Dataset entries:
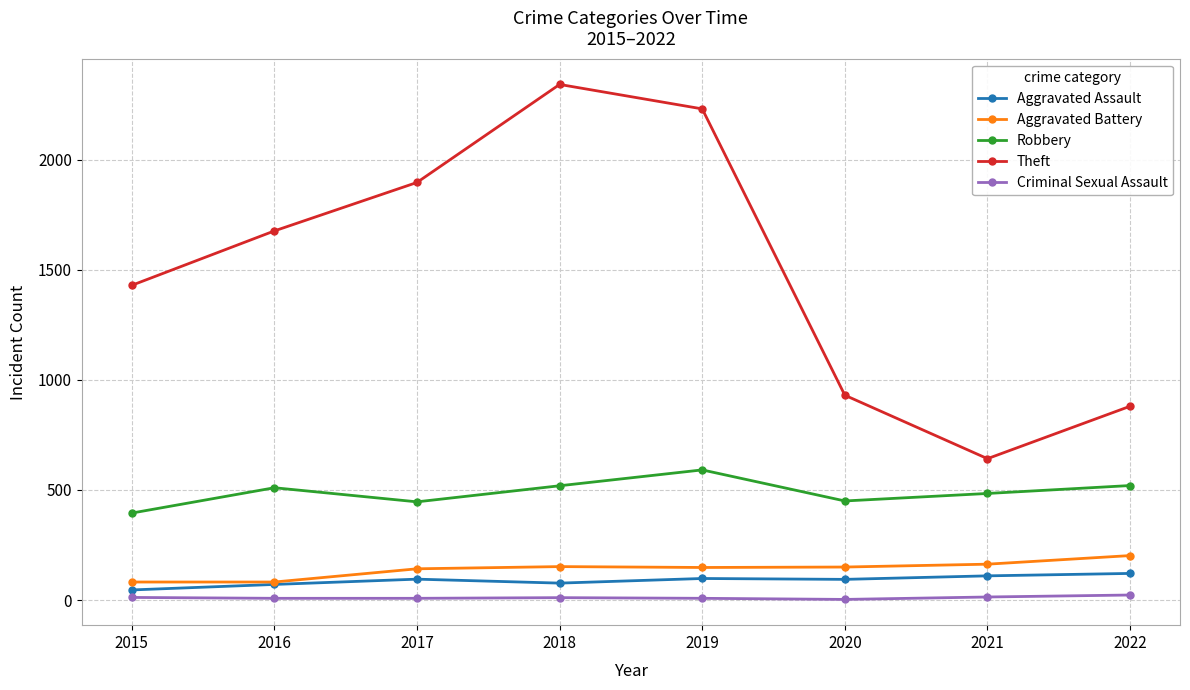

Which series has the largest range (max minus min)?

Theft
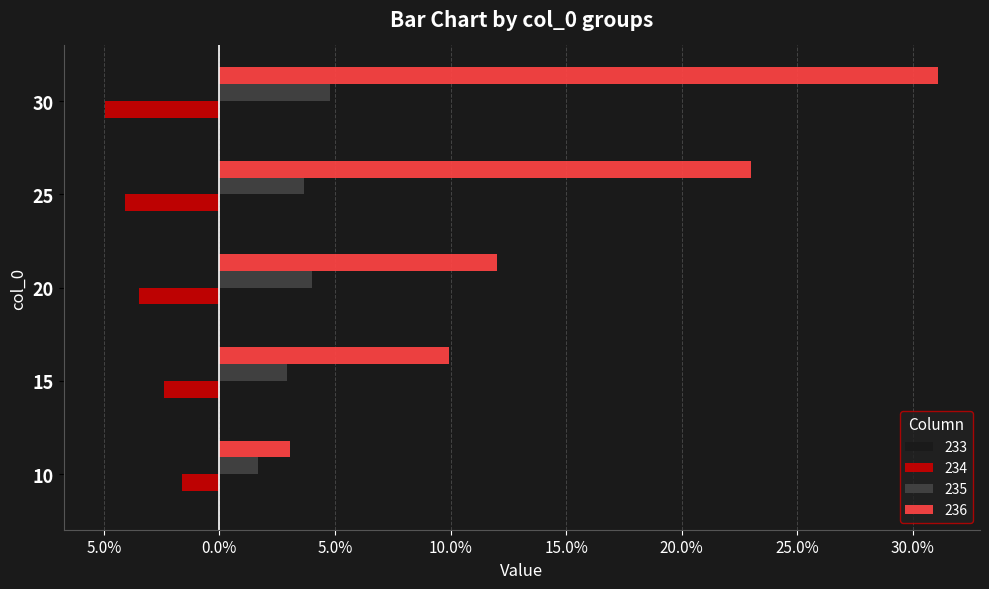

What are all the series names shown in the legend?

233, 234, 235, 236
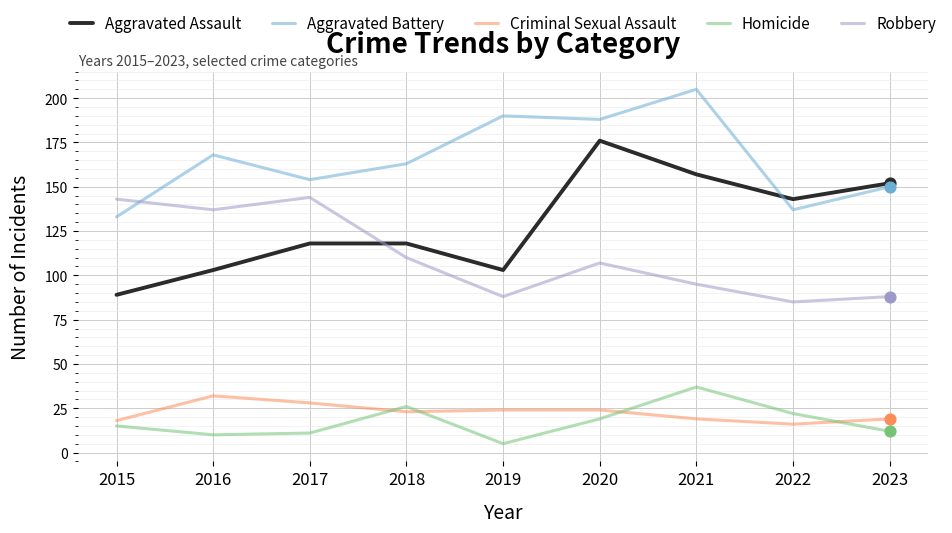

Is the value of Criminal Sexual Assault at 2021 greater than the value of Aggravated Assault at 2016?

No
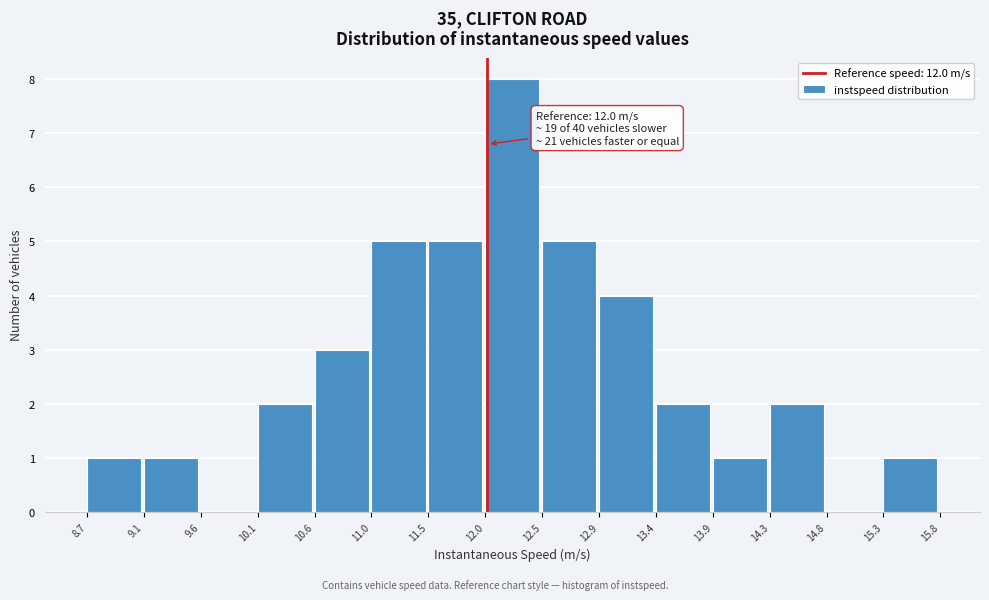

Which range on the x-axis has the tallest bar?

12.0 to 12.5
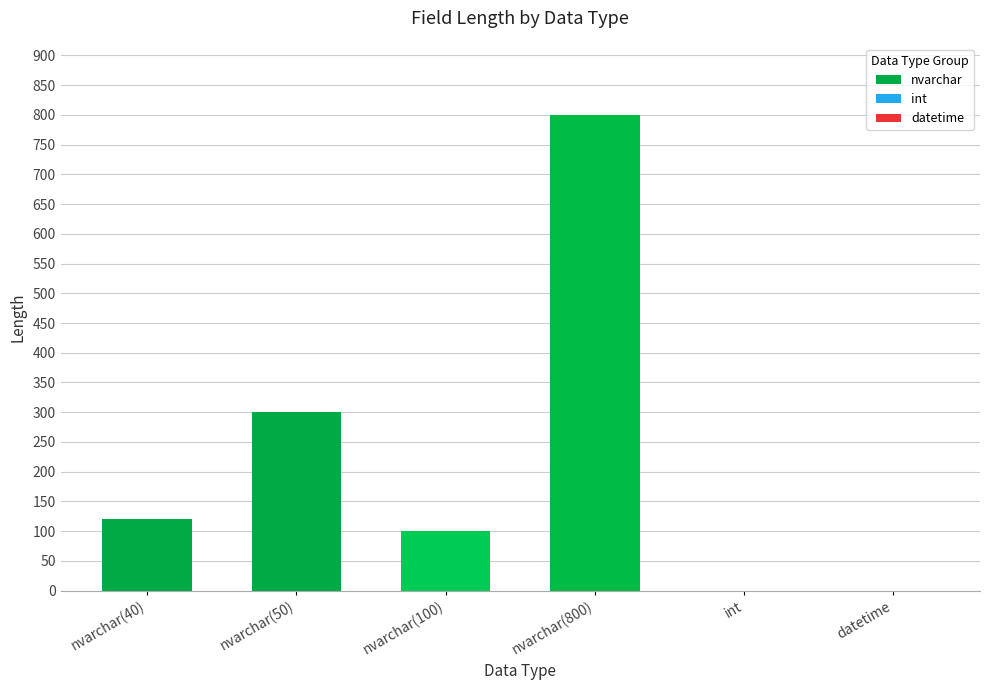

Which has a higher value, nvarchar(50) or nvarchar(100)?

nvarchar(50)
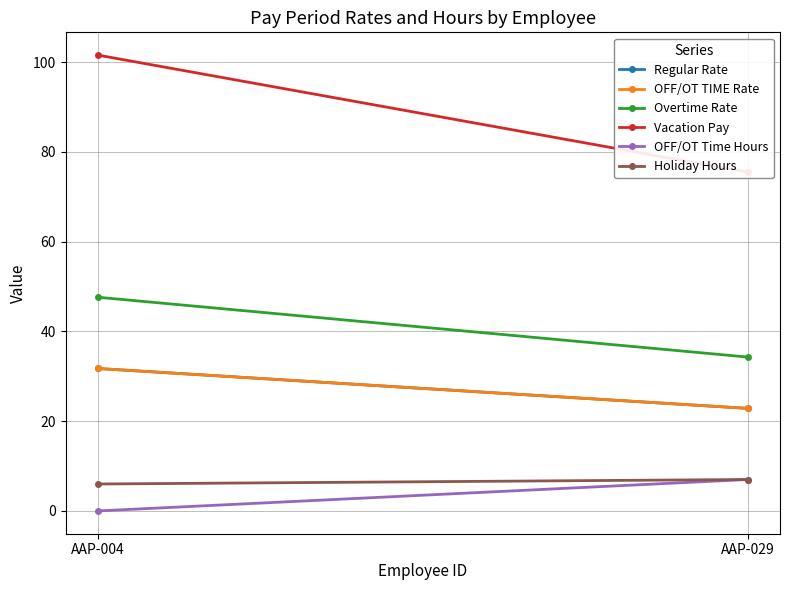

At how many categories does at least one series exceed 29?

2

▶ **Problem requirements**
Reproduce every entry above verbatim, omitting the pictures.

▶ **Exercise output**
Which series has the largest range (max minus min)?

Theft

What are all the series names shown in the legend?

233, 234, 235, 236

Is the value of Criminal Sexual Assault at 2021 greater than the value of Aggravated Assault at 2016?

No

Which range on the x-axis has the tallest bar?

12.0 to 12.5

Which has a higher value, nvarchar(50) or nvarchar(100)?

nvarchar(50)

At how many categories does at least one series exceed 29?

2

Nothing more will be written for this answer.